In another place, the Government made much of the need for parliamentary scrutiny of the council's proposals, but the Bill provides no statutory mechanism for such scrutiny. My amendments would therefore give statutory backing to the Government's commitment to parliamentary scrutiny given in another place.
The parliamentary scrutiny procedure proposed in the amendments would operate as follows. The Sentencing Guidelines Council would send its draft guidelines to the Joint Committee of both Houses. The Joint Committee would then have six weeks to consider whether to refer the guidelines back to the council. If it did not decide to refer the guidelines back, at the end of the six-week period, they would come into force through a negative resolution statutory instrument. If the Joint Committee decided to refer the guidelines back to the council, the council would then consider the committee's reasons for doing so when making any amendments to them. It would then resubmit the guidelines to the Joint Committee, which would have a further six weeks to consider and, if necessary, send the guidelines back again. If there was a clear disagreement between the Joint Committee and the Sentencing Guidelines Council and the guidelines were referred back for a third time, Parliament should act as the arbiter.

▸ **DATASET CONTENT**
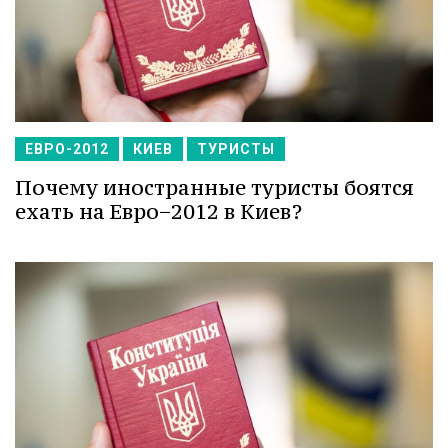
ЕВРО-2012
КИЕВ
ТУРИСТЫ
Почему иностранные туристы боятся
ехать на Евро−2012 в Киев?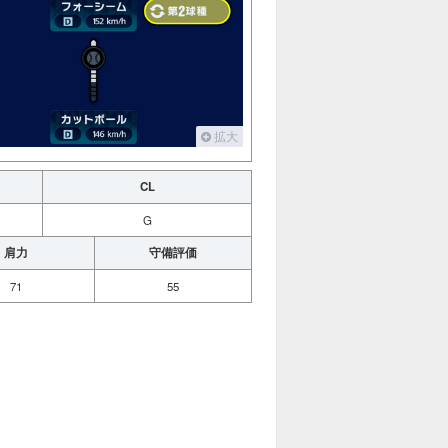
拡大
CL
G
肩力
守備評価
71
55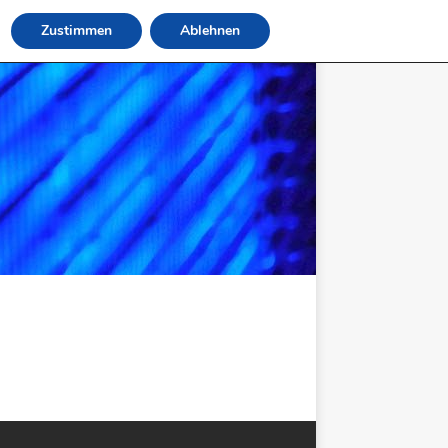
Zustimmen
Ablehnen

▸ **TASKS TO PERFORM**
1. Answer these from the parliamentary scrutiny passage:
(a) To which body would the Sentencing Guidelines Council send its draft guidelines?
(b) How long would that body have to consider whether to refer the guidelines back?
(c) By what means would the guidelines come into force if they were not referred back?
2. According to the parliamentary scrutiny passage, why are the amendments being proposed? Answer in one to three sentences.
3. Restate the part of the parliamentary scrutiny passage that opens with the words containing "In another place, the" and closes with "in another place.", substituting "formal mechanism" for "statutory mechanism".

▸ **RESPONSES FOR EACH TASK**
1.
(a) The Joint Committee of both Houses.
(b) Six weeks.
(c) Through a negative resolution statutory instrument.

2. The Government stressed the need for parliamentary scrutiny of the council's proposals, but the Bill provides no statutory mechanism for it. The amendments would give statutory backing to the Government's commitment to that scrutiny.

3.
In another place, the Government made much of the need for parliamentary scrutiny of the council's proposals, but the Bill provides no formal mechanism for such scrutiny. My amendments would therefore give statutory backing to the Government's commitment to parliamentary scrutiny given in another place.